Supported by generous help from the Turnovsky Endowment Trust

Pianist John-Paul Muir at Waikanae

By , 11/07/2010

Beethoven: Sonata No.24 in F sharp, Op.78 ‘A Thérèse’; Chopin: Barcarolle, Op.60; Beethoven: Sonata No.30 in E, Op.109; Liszt: Funérailles and Bénédiction de Dieu dans la Solitude

Waikanae Memorial Hall

Sunday 11 July 2010, 2.30pm

A well-filled Memorial Hall enjoyed a treat of poetry on the piano.

John-Paul Muir is young, but in total command of the piano. He makes the instrument his own, and he has thought a lot about his interpretations. He played entirely without the scores in front of him.

A very slow start to the first Beethoven sonata made it all the more dramatic. Muir’s playing featured gorgeous pianissimos such as some pianists never achieve. He has a light touch when required, and knows how to achieve a lovely legato. But he can certainly turn on the vivace with no technical problems. One or two fluffs in his playing were really of no consequence. It was set in a difficult key, with six sharps. This is one of the composer’s shorter sonatas, but the pianist gave it plenty of character.

The Chopin piece was played very expressively, strong and characterful when that was needed. The description in the programme note led one into the feeling of being in a gondola at night. This, and the other excellent programme notes, were written by the performer.

Again, Muir’s sensitive playing was most rewarding. I was rarely conscious of the pedal, which means the pedalling was always done tastefully, and not overdone as some do.

The later Beethoven sonata has a great deal of difficult passage work in the first two movements, followed by a gorgeous melody opening the last movement, followed by six variations and finally a restatement of the theme. Muir’s technique was entirely at the service of the music, and he fully exploited the lyricism, though powerful when required to be.

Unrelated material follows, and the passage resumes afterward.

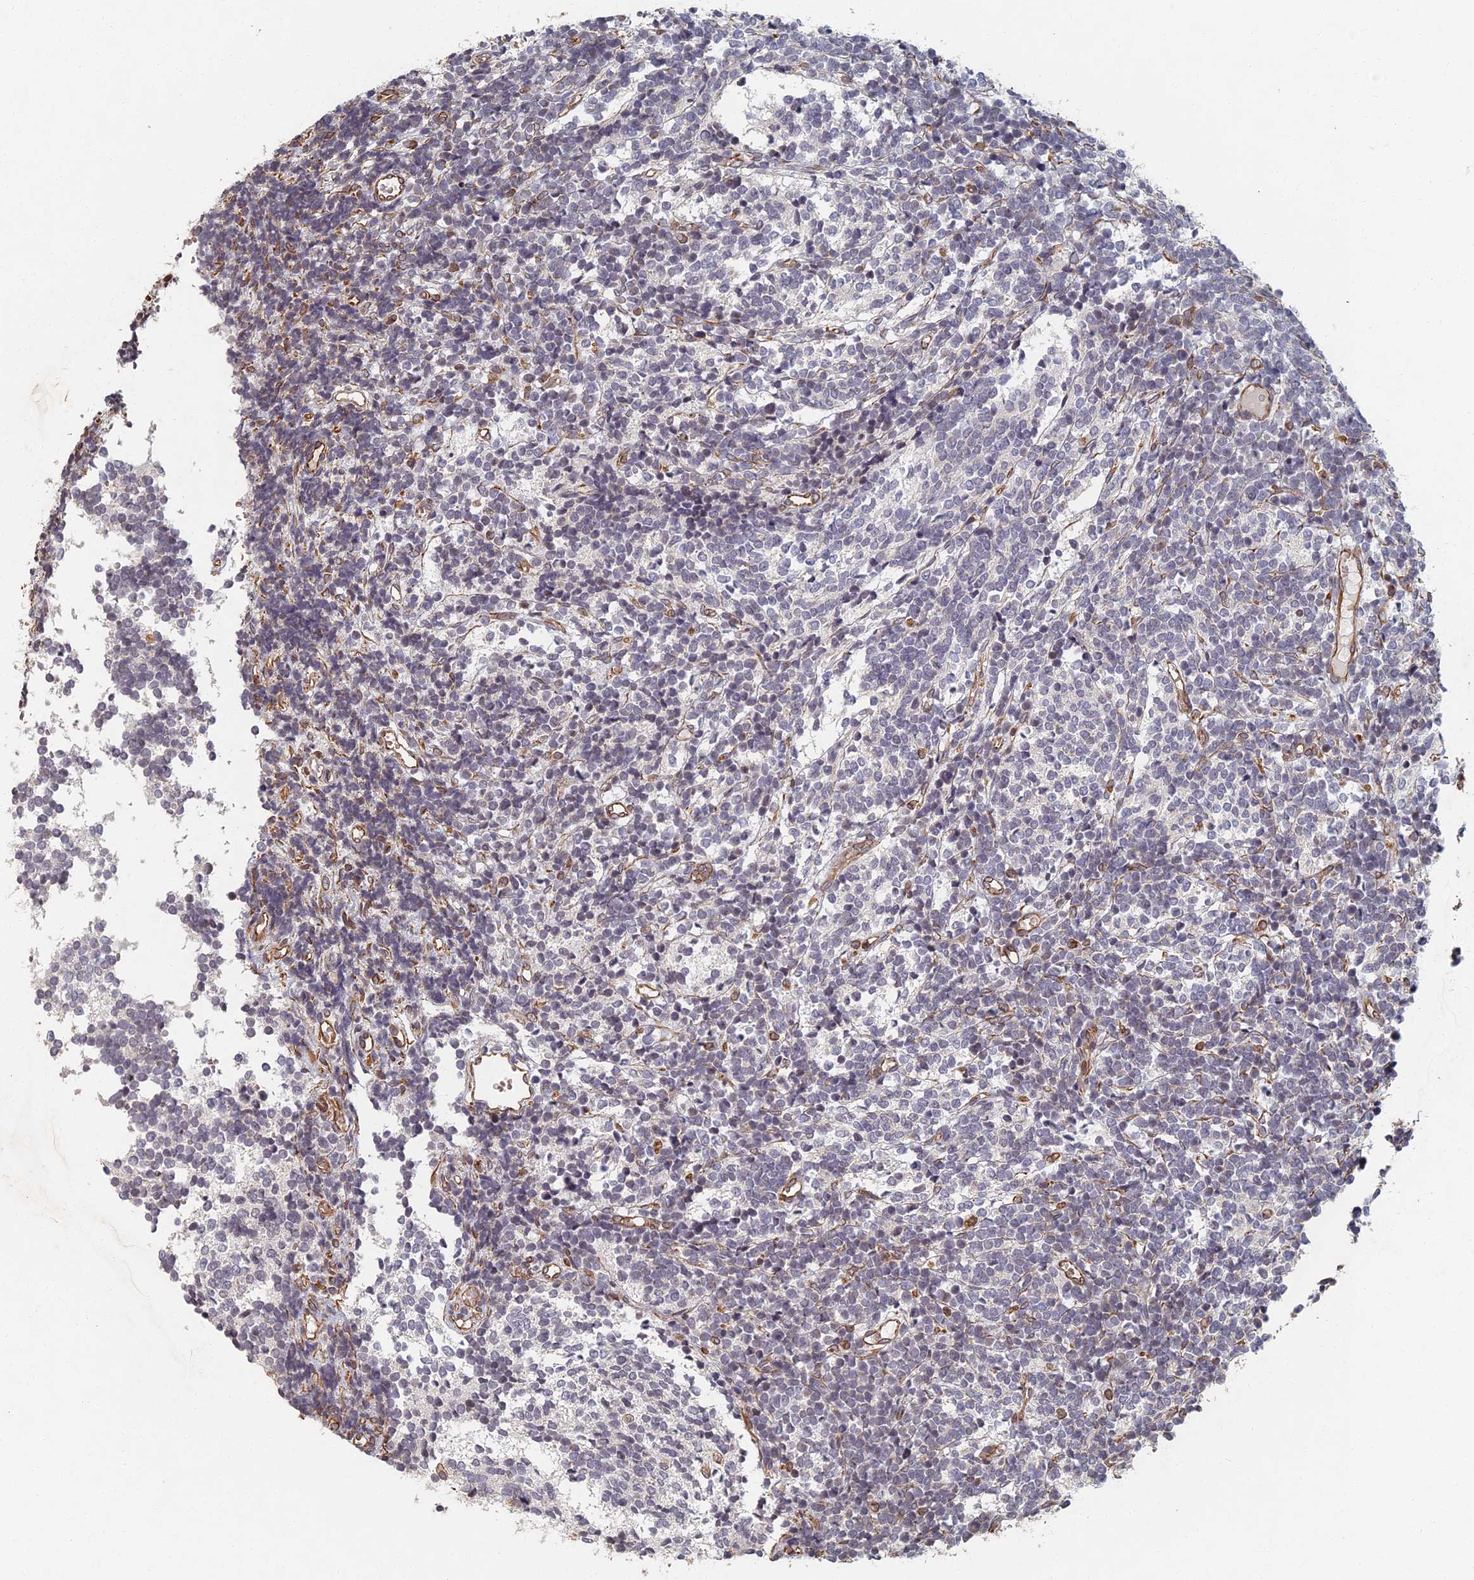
{"staining": {"intensity": "negative", "quantity": "none", "location": "none"}, "tissue": "glioma", "cell_type": "Tumor cells", "image_type": "cancer", "snomed": [{"axis": "morphology", "description": "Glioma, malignant, Low grade"}, {"axis": "topography", "description": "Brain"}], "caption": "Immunohistochemistry (IHC) photomicrograph of human malignant low-grade glioma stained for a protein (brown), which reveals no positivity in tumor cells.", "gene": "ABCB10", "patient": {"sex": "female", "age": 1}}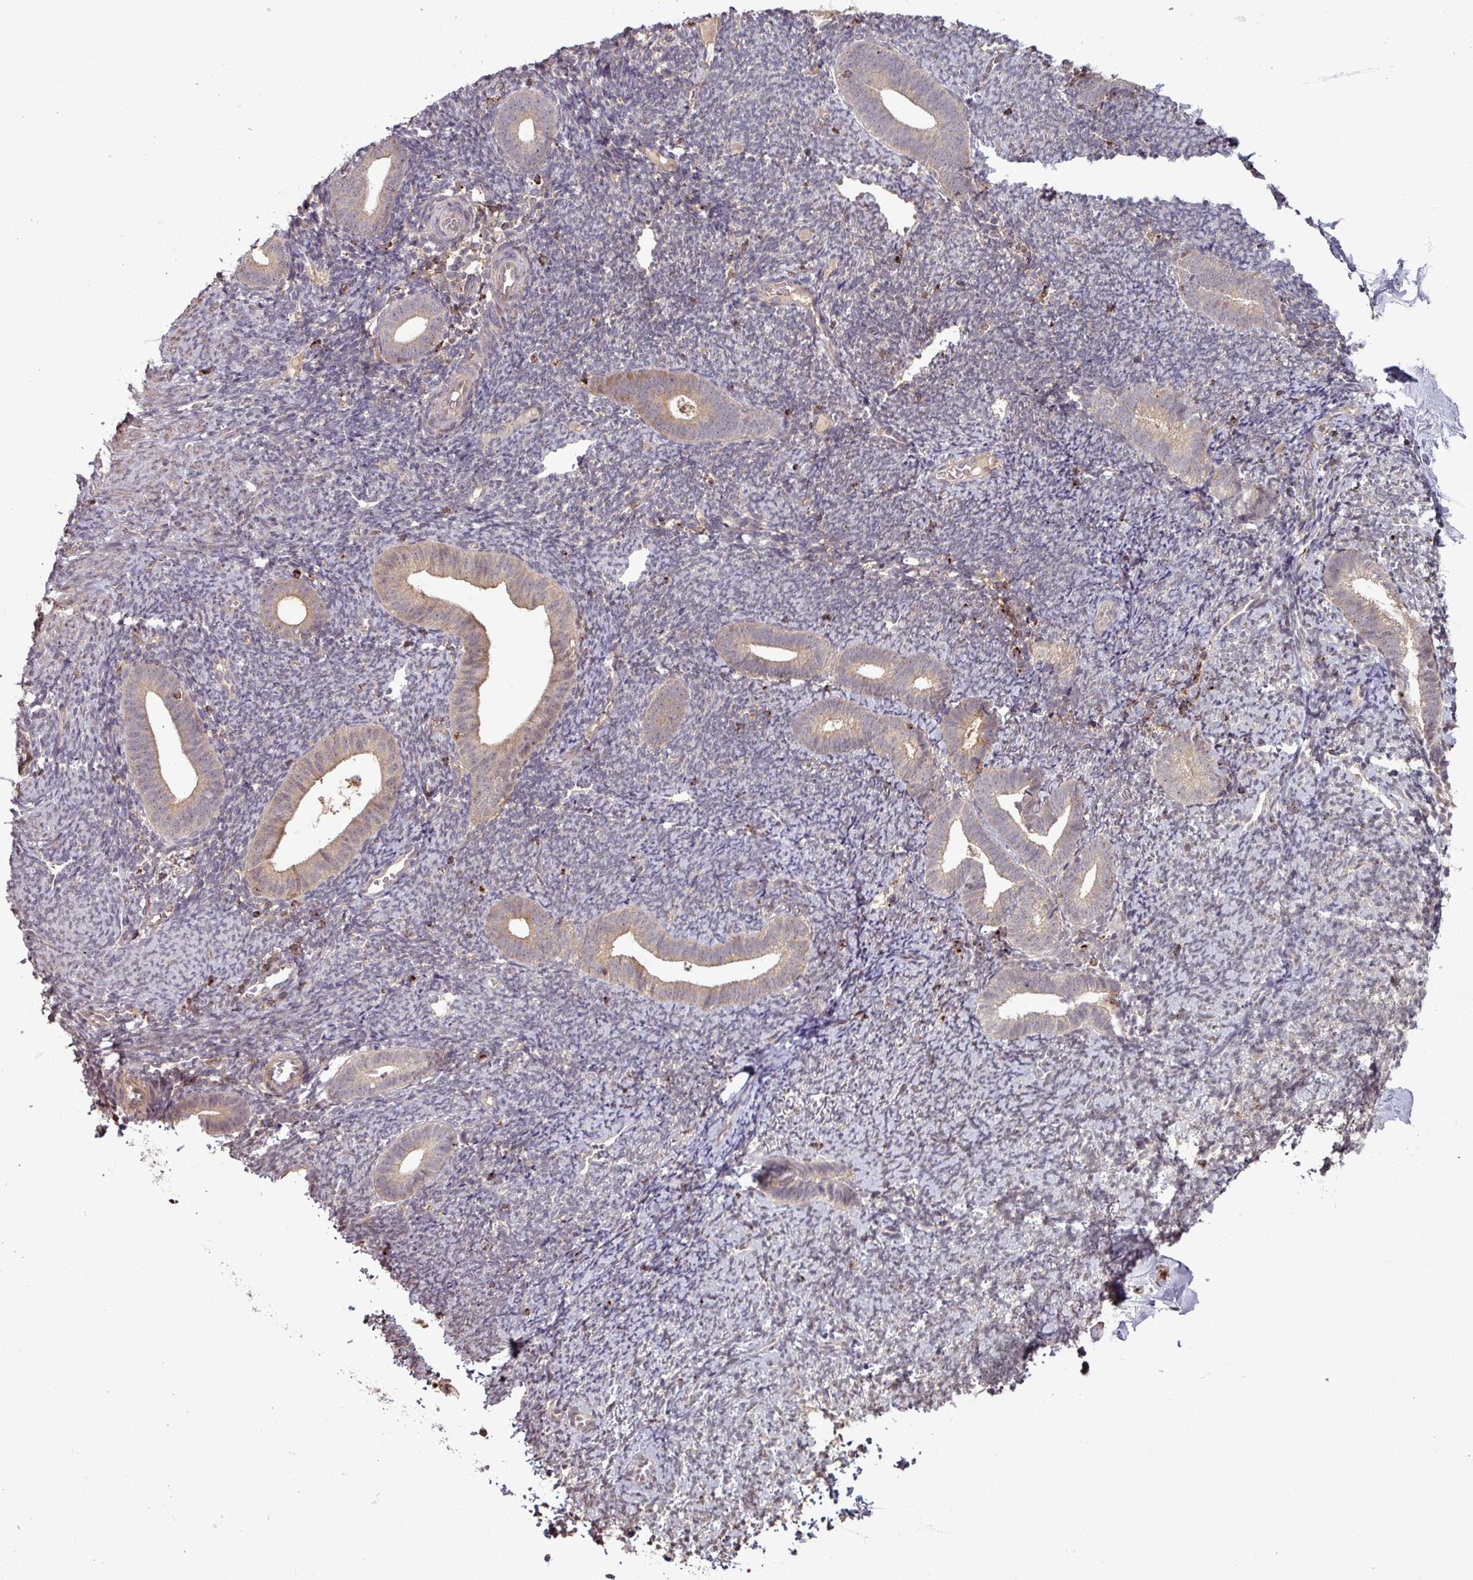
{"staining": {"intensity": "negative", "quantity": "none", "location": "none"}, "tissue": "endometrium", "cell_type": "Cells in endometrial stroma", "image_type": "normal", "snomed": [{"axis": "morphology", "description": "Normal tissue, NOS"}, {"axis": "topography", "description": "Endometrium"}], "caption": "DAB immunohistochemical staining of normal endometrium shows no significant expression in cells in endometrial stroma.", "gene": "OR6B1", "patient": {"sex": "female", "age": 39}}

The stillness of Muir’s playing of the theme of the third movement was something wonderful, followed by the slow and dreamy first variation. The syncopated second variation was delicately and deliciously managed. In this as in the other larger works, one could perceive that the pianist had the concept of the architecture of the whole.

The playing of the last variation was masterful, at great speed, but the melody was always brought out.

Lisztian loquacity leaves me lukewarm. As I heard someone say on the radio recently ‘He usually outstays his welcome.’ But Muir invested these pieces with poetry, too. The first piece was played with great feeling; delicate and dominating by turns, its contrasts maintained the interest.

The piece that followed began with the melody in the left hand while the right hand shimmered an accompaniment. The melody swapped thereafter between right and left hands. Muir had plenty of strength when it was needed, but the lightness of his playing at times was like the amazingly light sponge-cake I had eaten at morning tea after church that very day: light but never indistinct.

It is a long time since I have had so much pleasure from a piano recital. His skill, taste and musical acuity are a credit to his teacher at Auckland, Rae de Lisle. 

John-Paul,  winner of the recent Kerikeri International Piano Competition, goes to London in September to study at the Guildhall School of Music and Drama.  His teacher will be Senior Professor Joan Havill, who comes from Whanganui.

I am sure that John-Paul Muir’s talent and intelligence will lead him to a great future as a pianist, and that we will have many more opportunities to hear him play.